Dennoch ist es durchaus plausibel, dass man unter der Behandlung von sogenannten Inkretinaloga wie Semaglutid oder Tirzepatid leichter schwanger wird. Die Wirkstoffe senken den Blutzuckerspiegel und helfen gleichzeitig beim Abnehmen. In Deutschland sind sie seit mehreren Jahren in der Behandlung von Typ-2-Diabetes und seit kurzem bei starkem Übergewicht (Adipositas) verschreibungsfähig. Schon lange ist bekannt, dass Übergewicht und damit verbundene metabolische Störungen mit einer verminderten Fruchtbarkeit einhergehen. Fettgewebe produziert eine Vielzahl an Hormonen und anderen Botenstoffen, darunter auch Estrogen und Testosteron. Ein Zuviel an Estrogen kann eine reguläre Menstruation und den Eisprung verhindern.
Gefahr in der Schwangerschaft
„Es stimmt, dass aus wissenschaftlicher Perspektive diese Medikamente es einfacher machen könnten, schwanger zu werden“, zitiert »USA Today« die Gynäkologin und Endokrinologin Dr. Allison Rodgers vom Fertility Center Illinois. Die Expertin warnt jedoch zugleich, dass die Anwendung der Arzneistoffe in der Schwangerschaft auch gefährlich sein könnte. Die Fach- und Gebrauchsinformationen empfehlen Frauen im gebärfähigen Alter, während der Behandlung mit Inkretinanaloga unbedingt zu verhüten. Denn tierexperimentelle Studien zeigten in Verbindung mit den Wirkstoffen ein vermehrtes Auftreten von Fehlgeburten und Geburtsfehlern. Sie dürfen daher auch während einer Schwangerschaft nicht angewendet werden. Bei Kinderwunsch sollen die Wirkstoffe aufgrund der langen Halbwertzeit mindestens zwei Monate vor dem Versuch einer Konzeption abgesetzt werden.

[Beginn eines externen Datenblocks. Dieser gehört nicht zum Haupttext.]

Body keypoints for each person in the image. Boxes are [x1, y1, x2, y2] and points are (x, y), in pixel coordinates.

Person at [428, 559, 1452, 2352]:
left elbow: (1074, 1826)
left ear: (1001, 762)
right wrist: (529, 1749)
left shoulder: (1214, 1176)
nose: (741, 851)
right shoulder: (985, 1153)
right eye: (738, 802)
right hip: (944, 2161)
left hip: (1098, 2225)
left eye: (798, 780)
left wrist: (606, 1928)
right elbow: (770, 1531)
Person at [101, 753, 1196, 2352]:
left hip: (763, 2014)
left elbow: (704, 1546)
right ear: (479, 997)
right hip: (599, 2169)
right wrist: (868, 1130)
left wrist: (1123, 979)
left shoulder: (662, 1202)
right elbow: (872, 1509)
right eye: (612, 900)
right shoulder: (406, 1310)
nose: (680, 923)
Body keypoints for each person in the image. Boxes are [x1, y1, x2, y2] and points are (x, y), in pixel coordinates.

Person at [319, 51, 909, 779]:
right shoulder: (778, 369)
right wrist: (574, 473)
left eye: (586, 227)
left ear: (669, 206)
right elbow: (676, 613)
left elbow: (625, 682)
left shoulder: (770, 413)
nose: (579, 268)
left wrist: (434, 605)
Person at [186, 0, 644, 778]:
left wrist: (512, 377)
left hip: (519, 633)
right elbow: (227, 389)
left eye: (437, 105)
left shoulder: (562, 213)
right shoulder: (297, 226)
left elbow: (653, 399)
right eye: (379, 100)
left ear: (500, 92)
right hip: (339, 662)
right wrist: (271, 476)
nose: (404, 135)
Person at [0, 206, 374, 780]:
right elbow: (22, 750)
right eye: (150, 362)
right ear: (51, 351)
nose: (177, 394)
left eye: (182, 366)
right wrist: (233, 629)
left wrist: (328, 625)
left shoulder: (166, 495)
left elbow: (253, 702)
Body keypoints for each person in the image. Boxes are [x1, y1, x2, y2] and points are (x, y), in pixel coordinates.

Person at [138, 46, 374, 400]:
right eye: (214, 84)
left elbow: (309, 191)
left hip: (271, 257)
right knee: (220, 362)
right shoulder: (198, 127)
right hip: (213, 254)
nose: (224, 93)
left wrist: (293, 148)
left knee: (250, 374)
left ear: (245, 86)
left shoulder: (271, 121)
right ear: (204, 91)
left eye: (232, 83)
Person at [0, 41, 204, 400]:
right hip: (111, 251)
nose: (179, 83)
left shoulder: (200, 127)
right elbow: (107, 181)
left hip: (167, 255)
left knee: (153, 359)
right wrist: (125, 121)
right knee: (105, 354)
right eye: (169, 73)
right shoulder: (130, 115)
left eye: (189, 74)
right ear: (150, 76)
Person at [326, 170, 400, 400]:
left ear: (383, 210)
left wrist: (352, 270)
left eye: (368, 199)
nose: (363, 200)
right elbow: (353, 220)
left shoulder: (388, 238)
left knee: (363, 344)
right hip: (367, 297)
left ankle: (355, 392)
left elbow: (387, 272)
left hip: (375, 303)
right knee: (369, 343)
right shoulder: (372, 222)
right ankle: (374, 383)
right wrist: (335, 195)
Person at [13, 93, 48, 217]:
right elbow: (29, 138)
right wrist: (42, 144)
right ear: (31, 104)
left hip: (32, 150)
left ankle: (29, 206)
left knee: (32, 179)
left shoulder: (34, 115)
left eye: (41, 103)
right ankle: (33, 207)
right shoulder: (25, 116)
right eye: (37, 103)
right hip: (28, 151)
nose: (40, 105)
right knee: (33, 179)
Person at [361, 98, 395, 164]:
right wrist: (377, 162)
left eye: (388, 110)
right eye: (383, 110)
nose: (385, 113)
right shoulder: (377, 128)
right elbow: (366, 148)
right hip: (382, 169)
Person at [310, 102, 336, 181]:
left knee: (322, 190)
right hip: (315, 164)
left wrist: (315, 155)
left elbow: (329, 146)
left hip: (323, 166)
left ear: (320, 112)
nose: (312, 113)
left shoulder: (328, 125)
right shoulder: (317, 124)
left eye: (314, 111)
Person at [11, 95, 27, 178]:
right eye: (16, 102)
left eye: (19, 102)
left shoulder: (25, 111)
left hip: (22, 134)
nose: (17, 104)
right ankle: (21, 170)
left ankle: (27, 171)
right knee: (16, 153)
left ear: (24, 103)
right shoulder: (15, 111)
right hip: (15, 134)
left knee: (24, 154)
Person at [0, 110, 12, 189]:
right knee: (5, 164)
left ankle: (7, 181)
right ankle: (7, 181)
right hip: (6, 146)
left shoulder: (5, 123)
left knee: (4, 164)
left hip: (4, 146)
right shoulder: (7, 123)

Wechselwirkungen mit der „Pille“
Schwieriger zu beurteilen ist derzeit noch, ob die Diabetes- und Abnehmspritzen die Wirksamkeit der „Pille“ beeinflussen. Sie verzögern die Magenentleerung (ein gewünschter Effekt zum Abnehmen), was die Aufnahme der Wirkstoffe theoretisch beeinflussen könnte. In den Produktinformationen zu den am Markt befindlichen Wirkstoffen weisen die Hersteller jedoch nicht generell darauf hin, dass orale Verhütungsmittel eingeschränkt wirken könnten. Lediglich ein Hersteller empfiehlt in den ersten vier Wochen der Anwendung oder nach Dosissteigerung, nicht allein mit der „Pille“ zu verhüten.